The flat, brown countryside outside was flashing by, segmented into film-roll-like rectangles by the train windows and various vertical obstacles outside. No one felt this piece of virtual cinema worth any attention, however.

The fat man, to be known as X14 for that day, was going to an underground meeting of football hooligans at an undisclosed location. Their topic for that day was to be fighting tactics: how to inflict the maximum injury on an opponent. To judge from X14’s blundering ineffectiveness with the rolled newspaper, he might not be suspected to be much of a threat; but with some broken glass, and the undefended proximity of an unnoticing opponent’s white flesh, he was very savage.

At the last stop in north London a school girl got on and hurriedly extracted a battered exercise book, which she flicked through hungrily but without any organised purpose. She had a biology test first lesson, and hadn’t summoned the enthusiasm to revise the night before. It was about decomposition of plants and animals, and the variety of factors which controlled the speed of decomposition. After some vociferous requests from a few of the boys in the class, they had been shown some laboratory slides of decomposing corpses to provide some visual aids for the topic. One of the noisiest boys had been sick on the way out, but Vicky found herself fascinated, and was looking forward to conducting a long coursework essay on the subject for her A Level investigation.
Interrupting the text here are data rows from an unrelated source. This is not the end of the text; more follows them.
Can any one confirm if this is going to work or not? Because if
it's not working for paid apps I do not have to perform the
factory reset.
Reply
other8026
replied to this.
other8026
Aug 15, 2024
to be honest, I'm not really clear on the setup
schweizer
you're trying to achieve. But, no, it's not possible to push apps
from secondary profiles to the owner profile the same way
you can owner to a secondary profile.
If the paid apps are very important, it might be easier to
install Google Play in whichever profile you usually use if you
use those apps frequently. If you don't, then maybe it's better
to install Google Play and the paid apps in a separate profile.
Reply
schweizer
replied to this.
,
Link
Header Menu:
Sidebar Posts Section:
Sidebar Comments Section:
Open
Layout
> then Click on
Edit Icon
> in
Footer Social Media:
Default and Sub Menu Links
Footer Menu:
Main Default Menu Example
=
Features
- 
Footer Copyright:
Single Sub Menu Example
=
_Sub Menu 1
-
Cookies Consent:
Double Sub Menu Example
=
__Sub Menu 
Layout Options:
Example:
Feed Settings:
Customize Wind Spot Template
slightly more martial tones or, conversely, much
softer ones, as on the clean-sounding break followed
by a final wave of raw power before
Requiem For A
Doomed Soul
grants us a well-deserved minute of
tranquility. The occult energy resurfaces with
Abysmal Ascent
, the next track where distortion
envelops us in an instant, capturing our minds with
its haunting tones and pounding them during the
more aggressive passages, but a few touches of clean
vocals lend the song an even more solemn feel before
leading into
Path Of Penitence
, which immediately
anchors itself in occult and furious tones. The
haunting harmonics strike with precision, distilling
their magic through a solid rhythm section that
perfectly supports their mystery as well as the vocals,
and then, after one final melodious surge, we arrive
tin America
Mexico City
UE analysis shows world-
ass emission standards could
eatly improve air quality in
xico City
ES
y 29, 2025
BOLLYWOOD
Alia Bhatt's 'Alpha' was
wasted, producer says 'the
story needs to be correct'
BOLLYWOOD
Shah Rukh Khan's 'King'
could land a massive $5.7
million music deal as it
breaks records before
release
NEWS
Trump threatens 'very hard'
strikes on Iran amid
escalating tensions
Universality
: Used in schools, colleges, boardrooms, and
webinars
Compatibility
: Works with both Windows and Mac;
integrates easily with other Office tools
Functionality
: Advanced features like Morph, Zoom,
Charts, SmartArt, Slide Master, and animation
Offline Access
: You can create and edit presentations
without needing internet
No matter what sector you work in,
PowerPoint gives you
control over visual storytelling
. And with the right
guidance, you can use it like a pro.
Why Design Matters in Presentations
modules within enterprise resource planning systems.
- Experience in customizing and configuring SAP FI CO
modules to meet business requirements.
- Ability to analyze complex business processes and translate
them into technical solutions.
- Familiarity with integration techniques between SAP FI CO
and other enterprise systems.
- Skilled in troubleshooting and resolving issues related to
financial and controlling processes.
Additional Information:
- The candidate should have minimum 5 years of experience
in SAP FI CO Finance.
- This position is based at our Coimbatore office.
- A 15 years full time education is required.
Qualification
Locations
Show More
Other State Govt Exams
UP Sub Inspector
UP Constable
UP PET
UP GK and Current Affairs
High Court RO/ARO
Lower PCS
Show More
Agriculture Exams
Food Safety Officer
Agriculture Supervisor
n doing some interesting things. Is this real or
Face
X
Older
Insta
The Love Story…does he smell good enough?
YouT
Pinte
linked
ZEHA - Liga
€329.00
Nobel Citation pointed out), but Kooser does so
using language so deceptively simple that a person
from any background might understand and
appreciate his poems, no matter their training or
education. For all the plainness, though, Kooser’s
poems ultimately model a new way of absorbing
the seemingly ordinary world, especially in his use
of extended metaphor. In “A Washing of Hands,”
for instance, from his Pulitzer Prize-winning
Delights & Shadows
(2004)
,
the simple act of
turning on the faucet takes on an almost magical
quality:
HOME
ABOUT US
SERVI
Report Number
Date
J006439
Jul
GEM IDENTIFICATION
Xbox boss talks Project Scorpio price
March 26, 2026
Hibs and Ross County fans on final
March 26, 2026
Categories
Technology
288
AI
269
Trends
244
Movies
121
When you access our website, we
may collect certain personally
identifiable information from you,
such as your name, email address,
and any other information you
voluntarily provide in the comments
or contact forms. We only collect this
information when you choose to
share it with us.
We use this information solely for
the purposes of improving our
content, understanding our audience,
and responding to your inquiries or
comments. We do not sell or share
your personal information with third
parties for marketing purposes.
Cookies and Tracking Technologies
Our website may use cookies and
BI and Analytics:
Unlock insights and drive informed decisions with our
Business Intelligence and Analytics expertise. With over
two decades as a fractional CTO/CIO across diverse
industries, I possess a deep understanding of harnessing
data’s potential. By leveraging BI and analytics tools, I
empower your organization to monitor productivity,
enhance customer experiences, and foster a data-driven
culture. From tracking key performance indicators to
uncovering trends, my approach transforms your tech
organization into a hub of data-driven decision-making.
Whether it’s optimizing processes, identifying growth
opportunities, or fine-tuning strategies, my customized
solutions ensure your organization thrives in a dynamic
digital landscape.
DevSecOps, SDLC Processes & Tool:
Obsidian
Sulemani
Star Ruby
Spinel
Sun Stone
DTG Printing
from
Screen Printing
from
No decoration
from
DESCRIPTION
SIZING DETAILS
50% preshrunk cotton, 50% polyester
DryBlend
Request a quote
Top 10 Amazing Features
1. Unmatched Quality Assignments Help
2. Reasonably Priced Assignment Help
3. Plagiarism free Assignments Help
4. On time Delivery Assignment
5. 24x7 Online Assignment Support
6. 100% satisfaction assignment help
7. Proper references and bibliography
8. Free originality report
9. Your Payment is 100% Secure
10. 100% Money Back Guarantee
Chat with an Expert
As they approached central London, the change from dull suburbia to the incomplete building sites abutting the train line aroused the passengers from their restless rest, and people got up, collected baggage from the overhead shelves and rummaged. When they arrived, Venkatesh was allowed off first. No one made eye contact, but several passengers ensured they got on a different tube line.

As they left the train, none of them noticed that the fly had just expired, exhausted by its attempts to escape the glass. It was lying on its back on the window frame. Its legs seemed to be twitching minutely. Or was it the breeze?